Kaikaku - 9th commandment

From: Norman Bodek

I am now working on Hiroyuki Hirano's new book, trying to get it out as soon as possible.  I have published hundreds of books in the past, many great ones by Dr. Shingo, Ohno, Akao, and other masters.  I am sure that this book will rank with those other master works as it covers in such detail the real power and essence of Lean, 5S, TPM, etc.  Hopefully, it will become a bible for you, for managers, especially leaders of Lean, to fully understand and appreciate these marvelous tools and to know exactly how to apply them.

I also read recently an excellent article by  Bob Emiliani and David Stec on the two pillars of Lean: continuous improvement using the Lean tools and "Respect for Humanity."   I hope the readers of these emails will understand that both pillars must be applied.  You know or are learning the Lean tools; you should not neglect the latter pillar, opening all workers to their infinite creative capacity.  Respect and pride comes to people when they are valued for their "brains," for their problem solving abilities not only their "brawn," their willingness to work hard.

The 9th commandment of Kaikaku from Hiroyuki Hirano is: "Ten person's ideas are better than one person's knowledge."
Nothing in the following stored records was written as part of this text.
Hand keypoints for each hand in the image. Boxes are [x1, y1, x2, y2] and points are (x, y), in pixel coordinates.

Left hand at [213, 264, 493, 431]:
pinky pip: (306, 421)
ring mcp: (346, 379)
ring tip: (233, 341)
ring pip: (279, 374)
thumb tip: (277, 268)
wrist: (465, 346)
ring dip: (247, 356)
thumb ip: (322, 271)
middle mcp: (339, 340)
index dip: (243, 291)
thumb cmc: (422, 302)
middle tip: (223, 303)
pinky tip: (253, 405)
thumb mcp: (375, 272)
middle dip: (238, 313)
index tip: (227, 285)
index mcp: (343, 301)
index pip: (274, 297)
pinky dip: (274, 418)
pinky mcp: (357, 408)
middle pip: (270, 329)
This is a "key" to the success of Lean and to fully understand the power that comes from Lean activities - "people working in teams focusing on   continuous improvement."  In the past, it was always up to the leader to decide, to direct, to inspire others to work.  It follows a certain misguided philosophy that since "I am the leader, the boss, I have been successful in the past and I make more money then you, then you should always take my advice and guidance."
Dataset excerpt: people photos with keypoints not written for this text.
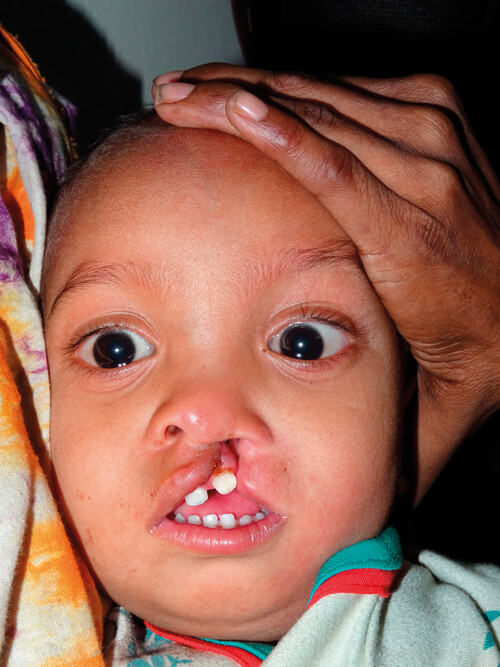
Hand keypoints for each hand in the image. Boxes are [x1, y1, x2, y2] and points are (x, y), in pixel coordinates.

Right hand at [152, 64, 499, 502]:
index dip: (268, 131)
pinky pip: (354, 91)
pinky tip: (257, 93)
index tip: (208, 106)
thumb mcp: (440, 405)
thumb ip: (394, 449)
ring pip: (331, 95)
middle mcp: (426, 175)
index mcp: (416, 241)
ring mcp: (435, 136)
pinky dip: (299, 90)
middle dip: (236, 97)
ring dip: (258, 86)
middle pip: (319, 117)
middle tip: (173, 95)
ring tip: (197, 89)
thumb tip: (353, 516)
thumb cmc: (479, 339)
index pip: (332, 166)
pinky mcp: (435, 115)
This might have been somewhat true in the past, but it surely will not last in this highly competitive world with new products offered almost every day into the marketplace and with International competition coming from India, China and elsewhere.  It is an age when we must harness everyone's creative talents.

The Japanese understood this many years ago when they started Quality Circle activities, something I highly recommend for every company to do.  Quality Circles did two things: it gave the worker very powerful quality tools to learn and apply and asked people in small group activities to participate in solving problems that affected their own work area.  It recognized that these workers understood their jobs and that they did have the intelligence and the ability to solve quality problems.  Prior to this the quality manager keep and solely applied the quality tools: pareto diagram, check sheet, control charts, brainstorming, scatter diagram, etc.  No matter how good the quality managers were they were never able to solve all of the quality problems.
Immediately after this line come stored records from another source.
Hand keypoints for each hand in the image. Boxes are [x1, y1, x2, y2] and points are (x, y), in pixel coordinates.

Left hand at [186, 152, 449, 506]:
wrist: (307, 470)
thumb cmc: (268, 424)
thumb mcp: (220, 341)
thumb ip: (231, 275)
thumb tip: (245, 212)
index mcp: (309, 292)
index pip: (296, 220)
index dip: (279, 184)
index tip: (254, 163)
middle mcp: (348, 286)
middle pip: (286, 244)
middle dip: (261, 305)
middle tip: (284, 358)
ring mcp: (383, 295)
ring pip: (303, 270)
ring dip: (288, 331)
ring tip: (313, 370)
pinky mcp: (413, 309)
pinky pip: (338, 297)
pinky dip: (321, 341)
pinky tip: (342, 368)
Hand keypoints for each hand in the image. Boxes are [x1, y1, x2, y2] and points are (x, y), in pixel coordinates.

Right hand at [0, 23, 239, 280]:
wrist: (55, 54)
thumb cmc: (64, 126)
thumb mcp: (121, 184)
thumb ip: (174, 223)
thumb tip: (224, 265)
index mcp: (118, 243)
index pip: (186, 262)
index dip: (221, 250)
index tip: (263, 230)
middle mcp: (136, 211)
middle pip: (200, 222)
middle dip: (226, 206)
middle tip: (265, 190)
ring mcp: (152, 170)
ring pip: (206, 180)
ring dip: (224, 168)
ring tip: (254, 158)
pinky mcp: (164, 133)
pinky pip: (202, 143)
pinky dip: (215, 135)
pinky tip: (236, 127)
Recently, I took a six minute video of a process with around a dozen workers working on the line.   Each day managers and engineers individually walk out onto the factory floor as if with "binders on" and are unable to see the process as it actually is.  It is natural like a "fish not seeing that it is in water."  If you want real improvement power you take that video into a meeting room and ask a team of people to look, identify the wastes and come up with recommendations to eliminate that waste.  I have done this around six times in the past month.  It is a very powerful exercise.  At first, most people are reluctant to say anything but once someone, "brakes the ice," and speaks and an immediate interaction takes place and dozens of new ideas come out to identify the wastes and then fresh ideas are offered to eliminate the wastes.

When many people come up with ideas then many people become empowered to "do something about it."  When one person comes up with and idea and asks others to "do something," the others might do it but they do not really have "ownership of the that idea."  They have to "do it," for they are paid to work but when they can participate their ideas, they now have "ownership," of the ideas and their hearts will follow.